SENP5 Le plasmide d'activation CRISPR (h) offre une approche ciblée et non destructive pour réguler à la hausse l'expression endogène de SENP5 sans modifier la séquence d'ADN sous-jacente.
SENP5 Le plasmide d'activation CRISPR (h) est un système SAM (synergistic activation mediator) à trois plasmides conçu pour une régulation à la hausse hautement efficace et spécifique du locus SENP5 dans des lignées cellulaires humaines. Le système s'articule autour d'une Cas9 catalytiquement inactive (dCas9) portant deux mutations inactivantes (D10A et N863A) qui éliminent l'activité nucléase tout en préservant la liaison à l'ADN. Cette dCas9 est fusionnée à VP64, un puissant activateur transcriptionnel, et est co-exprimée avec un gène de résistance à la blasticidine pour la sélection. Le deuxième plasmide code pour la protéine de fusion MS2-p65-HSF1, un complexe activateur secondaire qui agit de concert avec dCas9-VP64, ainsi qu'un gène de résistance à l'hygromycine. Le troisième plasmide code pour un ARN guide (sgRNA) de 20 nt spécifique de la cible, fusionné à deux aptamères d'ARN MS2 qui recrutent le complexe MS2-p65-HSF1 vers le site d'activation, accompagné d'un gène de résistance à la puromycine.

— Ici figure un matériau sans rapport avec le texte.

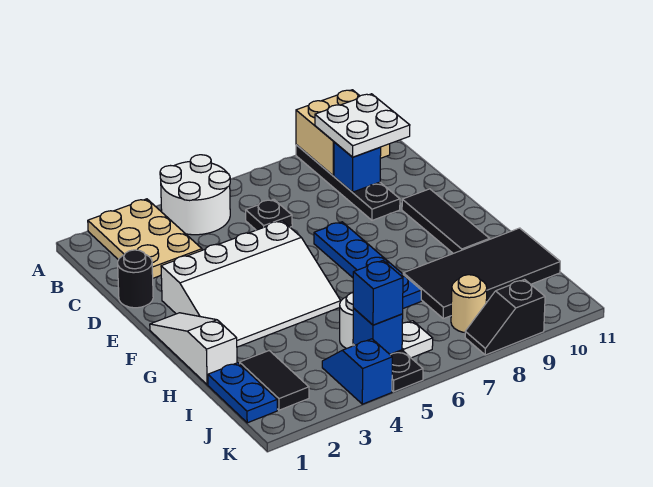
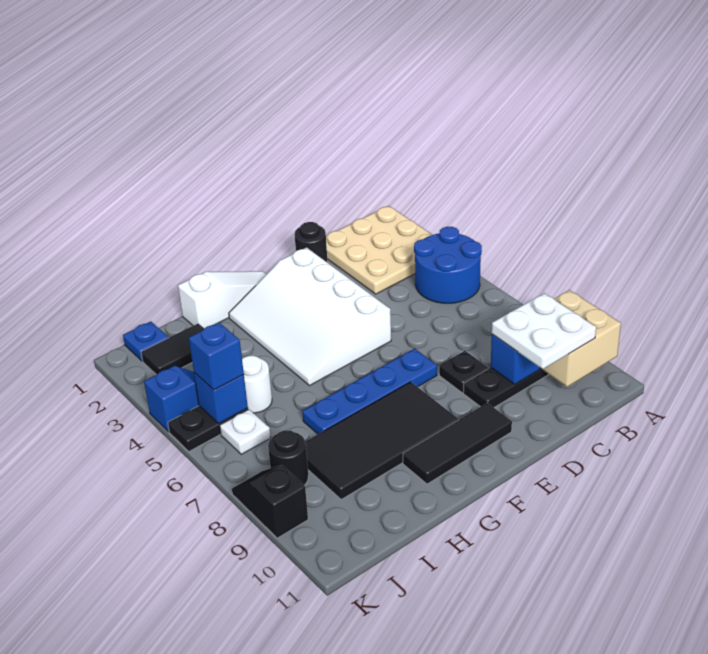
tan 2x3 plate [88,199,202,278] -> tan 3x3 plate [326,206,432,294]
white 2x2 round brick [160,155,230,235] -> blue 2x2 round brick [414,227,482,303]
black 1x1 plate [246,199,292,230] -> black 1x1 plate moved to [439,351,488,393]
black 2x4 tile [403,228,560,319] -> black 2x4 tile turned to [305,382,458,499]
blue 1x2 plate [208,363,277,423] -> blue 1x1 plate [123,321,169,361]
tan 1x1 round brick [451,275,487,332] -> black 1x1 round brick [268,430,308,485]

Les trois plasmides sont délivrés dans un rapport massique de 1:1:1 pour une expression équilibrée de tous les composants du système.
Une fois assemblé au locus cible, le complexe SAM se lie à environ 200 pb en amont du site de départ de la transcription SENP5, où VP64, p65 et HSF1 agissent de concert pour recruter la machinerie transcriptionnelle et induire une régulation à la hausse de l'expression endogène de SENP5. Contrairement à Cas9, qui possède une activité nucléase, dCas9 n'introduit pas de cassures double brin ni ne modifie la séquence génomique, préservant ainsi le locus SENP5 natif et permettant l'étude des réponses transcriptionnelles dépendantes de SENP5 au niveau du locus endogène, ce qui en fait un outil précieux pour les études fonctionnelles, l'identification de gènes cibles et la modélisation de la restauration de la voie SENP5 dans les cellules tumorales présentant une expression de SENP5 silencée ou réduite.
Réservé à la recherche. N'est pas destiné à un usage diagnostique ou thérapeutique.